Gather every line of the listing that contains the word "magasin", treating uppercase and lowercase letters as different.
=== Begin Enclosure ===
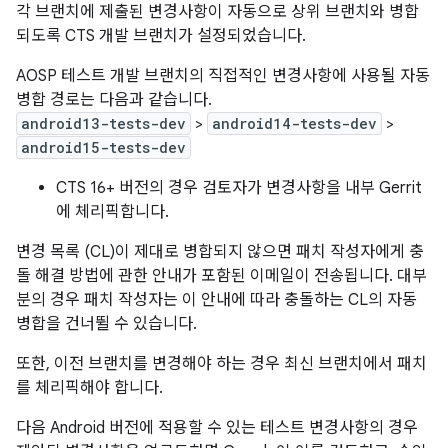
각 브랜치에 제출된 변경사항이 자동으로 상위 브랜치와 병합
되도록 CTS 개발 브랜치가 설정되었습니다.
AOSP 테스트 개발 브랜치의 직접적인 변경사항에 사용될 자동
병합 경로는 다음과 같습니다.
android13-tests-dev
>
android14-tests-dev
>
android15-tests-dev
CTS 16+ 버전의 경우 검토자가 변경사항을 내부 Gerrit
에 체리픽합니다.
변경 목록 (CL)이 제대로 병합되지 않으면 패치 작성자에게 충
돌 해결 방법에 관한 안내가 포함된 이메일이 전송됩니다. 대부
분의 경우 패치 작성자는 이 안내에 따라 충돌하는 CL의 자동
병합을 건너뛸 수 있습니다.
또한, 이전 브랜치를 변경해야 하는 경우 최신 브랜치에서 패치
를 체리픽해야 합니다.
다음 Android 버전에 적용할 수 있는 테스트 변경사항의 경우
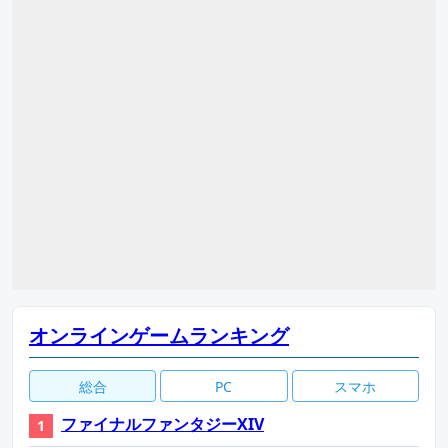
オンラインゲームランキング
総合
PC
スマホ
ファイナルファンタジーXIV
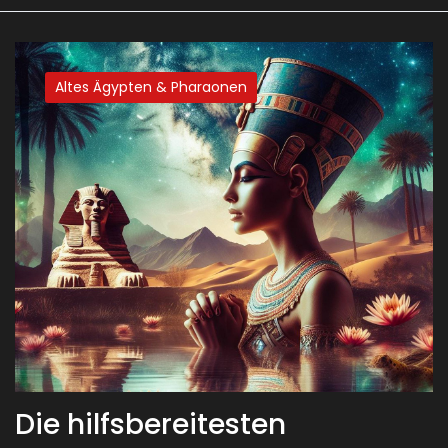
Altes Ägypten & Pharaonen
Die hilfsbereitesten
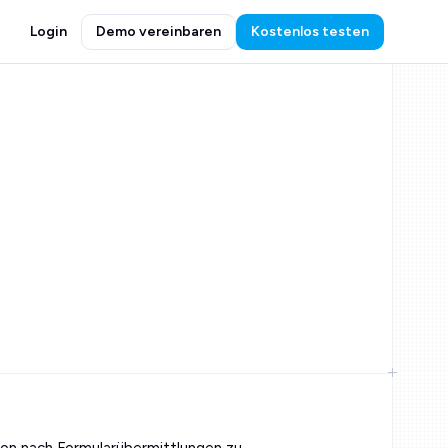
Login
Demo vereinbaren
Kostenlos testen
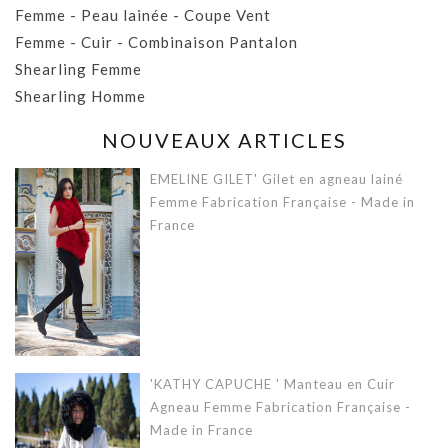
Femme - Peau lainée - Coupe Vent
Femme - Cuir - Combinaison Pantalon
Shearling Femme
Shearling Homme
NOUVEAUX ARTICLES
EMELINE GILET' Gilet en agneau lainé
Femme Fabrication Française - Made in
France
'KATHY CAPUCHE ' Manteau en Cuir
Agneau Femme Fabrication Française -
Made in France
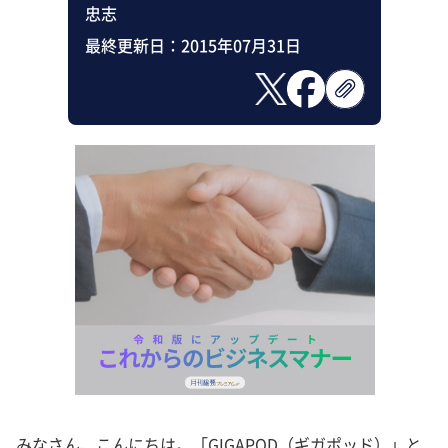
忠志
最終更新日：
2015年07月31日
みなさん、こんにちは。「GIGAPOD（ギガポッド）」と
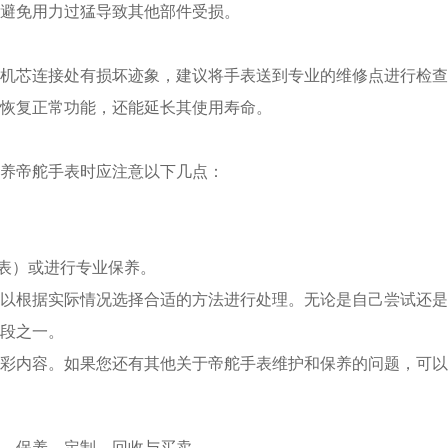
避免用力过猛导致其他部件受损。
芯连接处有损坏迹象，建议将手表送到专业的维修点进行检查
恢复正常功能，还能延长其使用寿命。
养帝舵手表时应注意以下几点：
表）或进行专业保养。
根据实际情况选择合适的方法进行处理。无论是自己尝试还是
段之一。
彩内容。如果您还有其他关于帝舵手表维护和保养的问题，可以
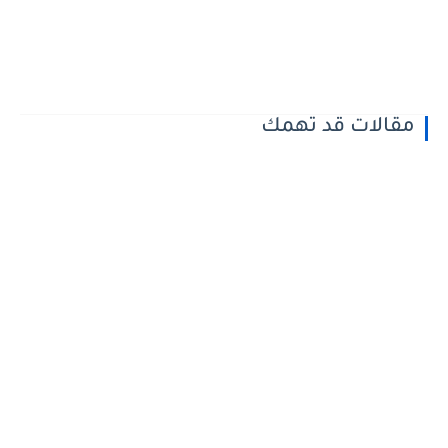
مقالات قد تهمك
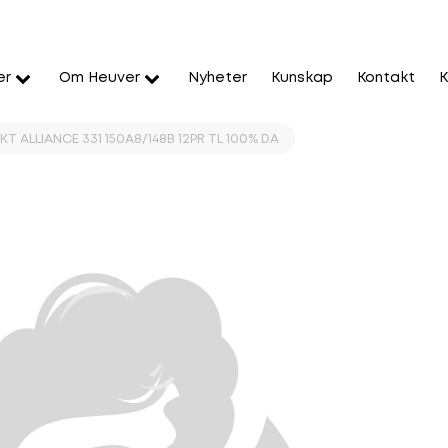
er
Om Heuver
Nyheter
Kunskap
Kontakt
K
T ALLIANCE 331 150A8/148B 12PR TL 100% DA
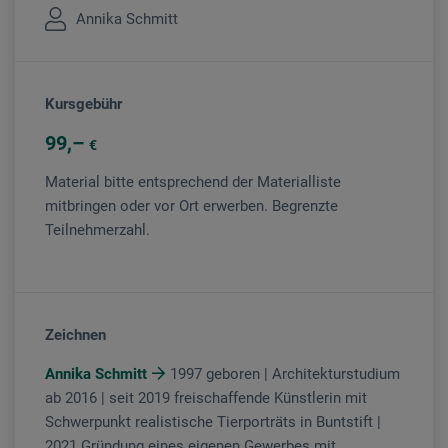
Annika Schmitt
Kursgebühr
99
€
Material bitte entsprechend der Materialliste
mitbringen oder vor Ort erwerben. Begrenzte
Teilnehmerzahl.
Zeichnen
Annika Schmitt
1997 geboren | Architekturstudium
ab 2016 | seit 2019 freischaffende Künstlerin mit
Schwerpunkt realistische Tierporträts in Buntstift |
2021 Gründung eines eigenen Gewerbes mit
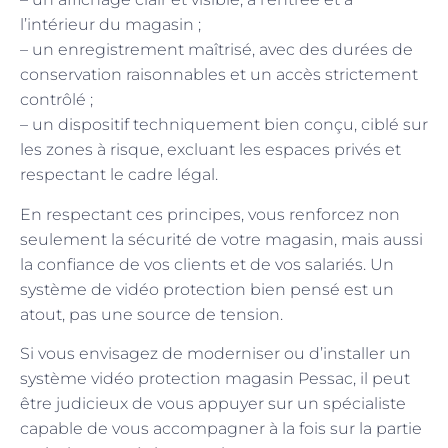
l’intérieur du magasin ;
– un enregistrement maîtrisé, avec des durées de
conservation raisonnables et un accès strictement
contrôlé ;
– un dispositif techniquement bien conçu, ciblé sur
les zones à risque, excluant les espaces privés et
respectant le cadre légal.
En respectant ces principes, vous renforcez non
seulement la sécurité de votre magasin, mais aussi
la confiance de vos clients et de vos salariés. Un
système de vidéo protection bien pensé est un
atout, pas une source de tension.
Si vous envisagez de moderniser ou d’installer un
système vidéo protection magasin Pessac
, il peut
être judicieux de vous appuyer sur un spécialiste
capable de vous accompagner à la fois sur la partie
=== End Enclosure ===
### [ANSWER BOX]
l’intérieur du magasin ;
seulement la sécurité de votre magasin, mais aussi
système vidéo protection magasin Pessac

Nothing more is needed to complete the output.